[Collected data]
·····

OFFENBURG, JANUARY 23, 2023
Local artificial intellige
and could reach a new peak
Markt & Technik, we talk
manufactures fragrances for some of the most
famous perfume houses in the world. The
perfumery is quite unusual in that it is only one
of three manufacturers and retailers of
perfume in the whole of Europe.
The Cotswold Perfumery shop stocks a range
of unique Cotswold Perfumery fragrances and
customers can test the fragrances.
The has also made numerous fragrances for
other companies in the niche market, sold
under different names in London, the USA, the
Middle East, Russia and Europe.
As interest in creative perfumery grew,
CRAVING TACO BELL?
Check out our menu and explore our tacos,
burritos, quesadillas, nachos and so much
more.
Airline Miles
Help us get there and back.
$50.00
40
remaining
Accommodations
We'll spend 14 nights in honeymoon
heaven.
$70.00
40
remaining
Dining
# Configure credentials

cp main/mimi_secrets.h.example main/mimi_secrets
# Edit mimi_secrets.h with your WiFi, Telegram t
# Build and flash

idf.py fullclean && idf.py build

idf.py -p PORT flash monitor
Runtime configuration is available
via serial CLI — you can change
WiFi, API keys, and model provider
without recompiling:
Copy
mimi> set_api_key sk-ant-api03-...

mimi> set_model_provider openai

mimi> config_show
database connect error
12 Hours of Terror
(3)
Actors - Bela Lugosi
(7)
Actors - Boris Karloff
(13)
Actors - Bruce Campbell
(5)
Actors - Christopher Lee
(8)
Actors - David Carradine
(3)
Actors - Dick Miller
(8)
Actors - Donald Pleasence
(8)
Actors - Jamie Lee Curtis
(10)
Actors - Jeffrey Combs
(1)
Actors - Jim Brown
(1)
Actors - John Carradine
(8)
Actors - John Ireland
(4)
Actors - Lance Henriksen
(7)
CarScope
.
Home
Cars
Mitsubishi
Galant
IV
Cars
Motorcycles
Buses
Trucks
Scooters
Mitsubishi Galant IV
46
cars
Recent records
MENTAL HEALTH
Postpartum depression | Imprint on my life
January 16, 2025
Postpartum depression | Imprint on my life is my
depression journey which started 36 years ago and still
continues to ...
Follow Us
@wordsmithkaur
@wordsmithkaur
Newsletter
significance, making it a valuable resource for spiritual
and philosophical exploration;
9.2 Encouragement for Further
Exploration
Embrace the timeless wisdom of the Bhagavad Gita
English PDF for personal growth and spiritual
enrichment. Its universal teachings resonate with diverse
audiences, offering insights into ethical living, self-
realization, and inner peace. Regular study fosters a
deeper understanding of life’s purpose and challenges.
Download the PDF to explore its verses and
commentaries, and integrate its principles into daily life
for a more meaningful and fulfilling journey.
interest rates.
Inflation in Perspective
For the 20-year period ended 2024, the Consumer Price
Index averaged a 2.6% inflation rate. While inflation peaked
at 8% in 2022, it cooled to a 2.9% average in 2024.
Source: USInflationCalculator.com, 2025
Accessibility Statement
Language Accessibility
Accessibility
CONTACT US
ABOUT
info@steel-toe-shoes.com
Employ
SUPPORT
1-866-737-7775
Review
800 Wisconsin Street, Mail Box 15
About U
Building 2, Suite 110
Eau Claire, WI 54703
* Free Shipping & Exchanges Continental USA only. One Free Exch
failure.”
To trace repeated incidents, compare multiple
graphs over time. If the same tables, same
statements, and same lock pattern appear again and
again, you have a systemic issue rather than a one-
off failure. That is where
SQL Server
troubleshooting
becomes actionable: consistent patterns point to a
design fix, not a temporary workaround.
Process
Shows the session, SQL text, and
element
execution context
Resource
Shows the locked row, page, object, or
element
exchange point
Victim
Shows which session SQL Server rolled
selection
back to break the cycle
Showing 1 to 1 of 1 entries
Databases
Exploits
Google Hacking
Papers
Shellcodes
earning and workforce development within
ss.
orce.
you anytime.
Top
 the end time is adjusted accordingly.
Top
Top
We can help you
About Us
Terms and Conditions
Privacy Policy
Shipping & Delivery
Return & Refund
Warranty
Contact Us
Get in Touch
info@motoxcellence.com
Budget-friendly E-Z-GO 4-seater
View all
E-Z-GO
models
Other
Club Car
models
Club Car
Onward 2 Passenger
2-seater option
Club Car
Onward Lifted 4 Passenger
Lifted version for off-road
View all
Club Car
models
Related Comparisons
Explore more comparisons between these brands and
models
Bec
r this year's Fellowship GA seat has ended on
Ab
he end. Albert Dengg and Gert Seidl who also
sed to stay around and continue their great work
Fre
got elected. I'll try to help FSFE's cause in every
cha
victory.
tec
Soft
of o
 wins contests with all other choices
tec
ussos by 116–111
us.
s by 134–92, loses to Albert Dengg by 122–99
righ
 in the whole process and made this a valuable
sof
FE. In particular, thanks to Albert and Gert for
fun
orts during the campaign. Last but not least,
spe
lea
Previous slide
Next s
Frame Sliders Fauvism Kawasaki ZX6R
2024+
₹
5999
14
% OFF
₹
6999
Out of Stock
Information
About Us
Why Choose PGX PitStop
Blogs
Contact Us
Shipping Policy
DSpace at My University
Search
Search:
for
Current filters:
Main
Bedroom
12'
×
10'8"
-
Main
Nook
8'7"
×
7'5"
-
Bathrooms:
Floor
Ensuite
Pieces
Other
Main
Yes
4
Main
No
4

·····

» What to work on
Reproduce the lines in the rows above from the line with "idf.py -p PORT flash monitor" up to and including the line with "mimi> set_model_provider openai".

» Problem solution
idf.py -p PORT flash monitor
Runtime configuration is available
via serial CLI — you can change
WiFi, API keys, and model provider
without recompiling:
Copy
mimi> set_api_key sk-ant-api03-...

mimi> set_model_provider openai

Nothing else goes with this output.